THGM — Denied-Environment Communications
InTelluric · July 2026
Download PDF →Abstract
A dual-use communications proposal joined nonlinear acoustic and telluric phenomena into one continuous claim even where each physical link required independent validation. This technical review decomposed the transduction chain, tested the evidentiary burden of each stage, and mapped the resulting gaps to the DoD Phase I evaluation context. The review returned a scoring-risk summary, topic-alignment repair, and a stage-by-stage audit tied to milestones and go/no-go gates.
The analysis is structured as an independent technical review rather than a persuasive restatement of the source material. It first defines the decision that the reader must make, the artifact under review, and the conditions that would make the central claim materially stronger or weaker. The claimed mechanism is then separated into physical or technical links so that evidence, assumptions, calculations, and proposed validation are not allowed to stand in for one another.

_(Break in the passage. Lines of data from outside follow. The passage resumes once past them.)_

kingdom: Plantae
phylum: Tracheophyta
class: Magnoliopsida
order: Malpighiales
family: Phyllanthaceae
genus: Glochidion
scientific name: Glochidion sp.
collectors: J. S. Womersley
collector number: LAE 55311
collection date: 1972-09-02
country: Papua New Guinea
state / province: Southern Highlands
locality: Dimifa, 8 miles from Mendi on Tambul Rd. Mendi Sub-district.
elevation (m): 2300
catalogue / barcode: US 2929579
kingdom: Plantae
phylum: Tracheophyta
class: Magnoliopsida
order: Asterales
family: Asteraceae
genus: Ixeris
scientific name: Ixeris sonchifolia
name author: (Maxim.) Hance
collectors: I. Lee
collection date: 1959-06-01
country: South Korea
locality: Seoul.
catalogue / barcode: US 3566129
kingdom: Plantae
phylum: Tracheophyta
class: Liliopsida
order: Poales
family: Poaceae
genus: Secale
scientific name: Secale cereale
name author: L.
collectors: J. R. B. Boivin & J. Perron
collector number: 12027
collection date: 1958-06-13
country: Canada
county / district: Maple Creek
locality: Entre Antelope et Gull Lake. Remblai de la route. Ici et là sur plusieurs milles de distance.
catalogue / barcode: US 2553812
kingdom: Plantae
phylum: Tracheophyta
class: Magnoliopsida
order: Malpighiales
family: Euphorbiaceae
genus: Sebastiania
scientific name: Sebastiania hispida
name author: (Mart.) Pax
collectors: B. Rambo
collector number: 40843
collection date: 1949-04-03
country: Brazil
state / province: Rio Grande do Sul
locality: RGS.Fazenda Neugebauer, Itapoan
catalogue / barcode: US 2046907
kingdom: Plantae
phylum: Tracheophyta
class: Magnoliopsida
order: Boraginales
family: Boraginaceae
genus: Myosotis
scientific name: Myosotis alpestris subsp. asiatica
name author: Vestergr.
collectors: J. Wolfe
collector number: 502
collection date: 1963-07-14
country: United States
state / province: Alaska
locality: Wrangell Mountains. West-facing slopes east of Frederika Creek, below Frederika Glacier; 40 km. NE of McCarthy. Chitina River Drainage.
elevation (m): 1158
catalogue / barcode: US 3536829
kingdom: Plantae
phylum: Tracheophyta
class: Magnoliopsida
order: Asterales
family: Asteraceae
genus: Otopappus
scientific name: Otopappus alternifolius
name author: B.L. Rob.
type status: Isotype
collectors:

This makes it possible to identify which uncertainties are ordinary development questions and which are decision-blocking gaps.
The review records the governing constraint for each material link, the evidence available at the time of review, and the consequence if that link does not hold in the stated operating context. It does not infer experimental confirmation, commercial performance, client outcomes, or regulatory approval from an analytical result. Where the available record supports only a conditioned conclusion, the condition is named explicitly along with the measurement, derivation, or configuration change that would resolve it. The resulting work product is designed to give a skeptical technical reader a traceable basis for a proceed, revise, narrow, or stop decision.
The written deliverable converts that analysis into repair actions matched to the next gate: evidence to add, claims to bound, tests to specify, milestones to reframe, or architecture to derive. It is a bounded technical record with a defined handoff, not copyediting, legal advice, investment advice, experimental validation, or submission management. Its purpose is to make technical uncertainty legible before commitment.
Keywords: nonlinear acoustic telluric transduction, SBIR Phase I, denied environment communications, mechanism chain, evidence map, reviewer risk, milestones, go/no-go gates
Key Findings
- The technical question is evaluated link by link rather than inferred from a persuasive narrative.
- Material assumptions and missing evidence are separated from established mechanism.
- The decision consequence of each failure point is made explicit.
- The returned deliverable identifies a bounded repair path or conditioned verdict.
Technical Issue
A dual-use communications proposal joined nonlinear acoustic and telluric phenomena into one continuous claim even where each physical link required independent validation. This technical review decomposed the transduction chain, tested the evidentiary burden of each stage, and mapped the resulting gaps to the DoD Phase I evaluation context. The review returned a scoring-risk summary, topic-alignment repair, and a stage-by-stage audit tied to milestones and go/no-go gates.
Review Performed
Independent review of mechanism, evidence, claims, operating conditions, and decision risk against the stated artifact and external decision.
Deliverable
A written technical review with specific repair actions, evidence requirements, risk mapping, and a decision-ready conclusion appropriate to the accepted scope.